-- Anweisungen --
• 1. Prüfe, ob die folgenden Aussagen mit dem Text zur Sommermusik übereinstimmen, und antworte jeweils mit Ja oder Nein sowie den entscheidenden Worten des Textes als wörtlichem Zitat: (a) Reggae und Dub stammen aus Jamaika. (b) Dancehalls dienen laut dem Text ausschließlich dem Feiern. (c) Die Kolumne ist für kühle Herbsttage gedacht.
• 2. Nenne alle Wörter im Text zur Sommermusik, einschließlich seiner Überschriften, die mit „Sommer“ beginnen.
• 3. Greife den Text zur Sommermusik nach seinem letzten Satz wieder auf und schreibe ihn weiter.

Ausgabe 08 - 2000berliner stadtzeitung
scheinschlag

Diese Ausgabe

Inhaltsverzeichnis


Zur Homepage

Musik für die Massen
Sommerfreude

Egal wie unterkühlt sich ein Sommer gebärden mag, eine Konstante ist die Zuschreibung von Raggae und Dub als die Sommermusik. Beide Musikstile sind jamaikanischen Ursprungs - und so werden sie meist als klassische Kiffermusik und unbeschwerte Black-Culture-Kiste verbucht. Ist ja auch nicht ganz falsch, geht es doch in den Dancehalls darum, den Alltag zu vergessen und einfach abzufeiern. Gleichzeitig sind Dancehalls aber auch ein Raum für Gegenöffentlichkeit - Musik als politisches Manifest. Hier die politisch korrekte Kolumne für die unbeschwerten Sommertage - sollten sie noch kommen.

-- Bereitgestellte Angaben --
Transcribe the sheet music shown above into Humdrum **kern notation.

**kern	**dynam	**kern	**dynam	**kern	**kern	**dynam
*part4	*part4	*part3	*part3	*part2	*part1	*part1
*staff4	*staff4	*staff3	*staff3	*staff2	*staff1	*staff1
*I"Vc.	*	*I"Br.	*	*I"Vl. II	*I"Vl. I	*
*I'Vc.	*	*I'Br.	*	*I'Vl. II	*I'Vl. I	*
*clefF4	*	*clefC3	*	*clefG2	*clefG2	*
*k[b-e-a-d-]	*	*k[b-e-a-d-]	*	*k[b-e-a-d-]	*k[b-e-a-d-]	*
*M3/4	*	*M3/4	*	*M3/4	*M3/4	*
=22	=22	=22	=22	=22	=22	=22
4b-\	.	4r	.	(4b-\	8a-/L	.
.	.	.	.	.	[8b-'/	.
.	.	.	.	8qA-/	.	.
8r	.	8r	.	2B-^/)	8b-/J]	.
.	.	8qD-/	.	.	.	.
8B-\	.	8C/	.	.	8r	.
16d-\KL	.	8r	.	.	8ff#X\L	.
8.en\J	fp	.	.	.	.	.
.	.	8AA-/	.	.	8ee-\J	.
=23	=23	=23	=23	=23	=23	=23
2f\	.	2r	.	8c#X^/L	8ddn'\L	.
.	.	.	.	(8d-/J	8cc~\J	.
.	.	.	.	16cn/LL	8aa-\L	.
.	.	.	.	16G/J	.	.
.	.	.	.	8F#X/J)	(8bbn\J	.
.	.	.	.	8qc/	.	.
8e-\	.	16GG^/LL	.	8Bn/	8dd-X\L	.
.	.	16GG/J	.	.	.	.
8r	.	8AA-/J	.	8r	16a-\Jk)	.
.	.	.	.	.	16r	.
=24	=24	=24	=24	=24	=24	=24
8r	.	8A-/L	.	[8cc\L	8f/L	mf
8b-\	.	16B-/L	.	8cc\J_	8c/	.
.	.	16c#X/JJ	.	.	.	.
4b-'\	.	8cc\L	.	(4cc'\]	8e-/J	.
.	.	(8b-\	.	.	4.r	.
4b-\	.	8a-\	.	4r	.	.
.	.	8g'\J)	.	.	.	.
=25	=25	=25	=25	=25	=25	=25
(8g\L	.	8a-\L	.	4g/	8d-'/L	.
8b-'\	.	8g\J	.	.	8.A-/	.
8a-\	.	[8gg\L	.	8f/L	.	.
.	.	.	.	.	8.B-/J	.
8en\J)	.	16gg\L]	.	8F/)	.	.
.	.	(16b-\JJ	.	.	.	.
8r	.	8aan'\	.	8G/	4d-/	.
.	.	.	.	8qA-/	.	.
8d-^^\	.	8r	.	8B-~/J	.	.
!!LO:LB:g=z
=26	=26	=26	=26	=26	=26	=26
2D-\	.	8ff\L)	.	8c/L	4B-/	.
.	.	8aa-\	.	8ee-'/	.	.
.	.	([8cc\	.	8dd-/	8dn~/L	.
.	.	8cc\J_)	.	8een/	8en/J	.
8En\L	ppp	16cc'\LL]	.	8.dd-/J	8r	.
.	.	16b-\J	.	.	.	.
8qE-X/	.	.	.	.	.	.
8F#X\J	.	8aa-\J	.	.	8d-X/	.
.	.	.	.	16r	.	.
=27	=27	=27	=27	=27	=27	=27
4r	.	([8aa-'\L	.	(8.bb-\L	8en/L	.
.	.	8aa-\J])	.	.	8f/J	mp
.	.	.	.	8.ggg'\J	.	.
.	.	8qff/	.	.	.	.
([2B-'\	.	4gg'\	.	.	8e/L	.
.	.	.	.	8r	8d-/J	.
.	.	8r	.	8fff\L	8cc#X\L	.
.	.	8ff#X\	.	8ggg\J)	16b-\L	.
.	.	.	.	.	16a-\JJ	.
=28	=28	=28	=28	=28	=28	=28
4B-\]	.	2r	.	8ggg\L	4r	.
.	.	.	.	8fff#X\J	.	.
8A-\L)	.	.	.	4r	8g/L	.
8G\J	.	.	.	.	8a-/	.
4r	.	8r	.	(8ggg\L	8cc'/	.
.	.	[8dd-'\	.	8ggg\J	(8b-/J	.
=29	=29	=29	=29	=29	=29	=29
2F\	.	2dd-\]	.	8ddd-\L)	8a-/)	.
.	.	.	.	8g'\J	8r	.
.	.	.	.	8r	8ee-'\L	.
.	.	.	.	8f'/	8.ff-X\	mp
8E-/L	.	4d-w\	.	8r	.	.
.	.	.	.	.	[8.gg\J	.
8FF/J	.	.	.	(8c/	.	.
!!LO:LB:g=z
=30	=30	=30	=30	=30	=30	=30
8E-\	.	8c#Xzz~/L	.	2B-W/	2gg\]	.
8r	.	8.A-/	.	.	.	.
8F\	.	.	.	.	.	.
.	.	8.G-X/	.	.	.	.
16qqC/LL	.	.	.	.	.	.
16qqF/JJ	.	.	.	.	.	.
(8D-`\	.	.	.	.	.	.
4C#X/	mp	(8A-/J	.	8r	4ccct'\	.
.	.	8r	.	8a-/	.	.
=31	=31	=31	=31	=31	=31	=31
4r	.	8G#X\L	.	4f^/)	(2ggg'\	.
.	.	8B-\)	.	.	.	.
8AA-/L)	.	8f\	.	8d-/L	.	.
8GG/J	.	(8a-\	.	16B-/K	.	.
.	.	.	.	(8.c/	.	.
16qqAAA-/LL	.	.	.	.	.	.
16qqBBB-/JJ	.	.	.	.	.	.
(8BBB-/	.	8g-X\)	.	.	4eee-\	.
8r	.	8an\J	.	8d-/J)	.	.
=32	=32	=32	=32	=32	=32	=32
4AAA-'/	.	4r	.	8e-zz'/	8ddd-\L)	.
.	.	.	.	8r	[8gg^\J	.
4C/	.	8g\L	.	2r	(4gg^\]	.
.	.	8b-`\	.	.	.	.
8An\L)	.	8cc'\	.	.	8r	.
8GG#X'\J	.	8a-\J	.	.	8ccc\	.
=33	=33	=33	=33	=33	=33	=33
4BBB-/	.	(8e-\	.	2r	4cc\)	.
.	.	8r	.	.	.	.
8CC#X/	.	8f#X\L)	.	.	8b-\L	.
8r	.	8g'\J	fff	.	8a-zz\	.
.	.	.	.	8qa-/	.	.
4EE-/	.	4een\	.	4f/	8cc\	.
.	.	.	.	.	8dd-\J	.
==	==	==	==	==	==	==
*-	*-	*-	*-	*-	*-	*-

-- Antworten je Aufgabe --
• 1.
(a) Ja: „Beide Musikstile sind jamaikanischen Ursprungs“
(b) Nein: „Gleichzeitig sind Dancehalls aber auch ein Raum für Gegenöffentlichkeit“
(c) Nein: „die politisch korrekte Kolumne für die unbeschwerten Sommertage“

• 2. Sommerfreude, Sommer, Sommermusik, Sommertage

• 3.
Raggae als Urmutter der DJ-Kultur war immer schon der Ort an dem sich die verschiedenen Musikstile vermischten und Neues geboren wurde. Select Cuts from Blood & Fire ist der Titel eines gerade erschienen Samplers. Der Titel des Albums steht für eine Remixidee: Blood & Fire ist das Raggae- und Dublabel aus Manchester. Dieses hat seinen Katalog geöffnet, um ein Reconstructed-Album zu ermöglichen und das wiederum erscheint als erste Veröffentlichung bei Select Cuts. Eine schöne Idee mit begabten und angesagten Künstlern: The Orb, Smith &Mighty, Stereo MC´s oder Dreadzone remixen Klassiker von Horace Andy, King Tubby oder den Impact All Stars. Entsprechend reicht das Spektrum von technoidem über Drum´n´Bass bis zu relativ unauffälligen aber stets perfekten Variationen. Was bleibt nach dem Durchhören - die Lust auf die nicht so geschliffenen und geglätteten Orginale. Ob das nun für oder gegen das Album spricht, sei dahingestellt.

Wie vielseitig Raggae sein kann, beweist Beenie Man mit seinem neuen Album Art and Life (Virgin). Konsequent dehnt Beenie Man das Universum von Roots-Raggae in alle unerforschten und unerwarteten Richtungen aus. Also keine Drum´n´Bass Variationen, dafür aber eine Calypso-Adaption wie bei The Tumble oder eine Variation des alten Rock-Steady-Klassikers I´ve got a Date.

Ziemlich gelungen ist auch die Zusammenarbeit mit den HipHop Stars Wiclef und Kelis. Da Raggae und HipHop ohnehin dicht beieinander liegen, war - natürlich - auch nichts anderes zu erwarten.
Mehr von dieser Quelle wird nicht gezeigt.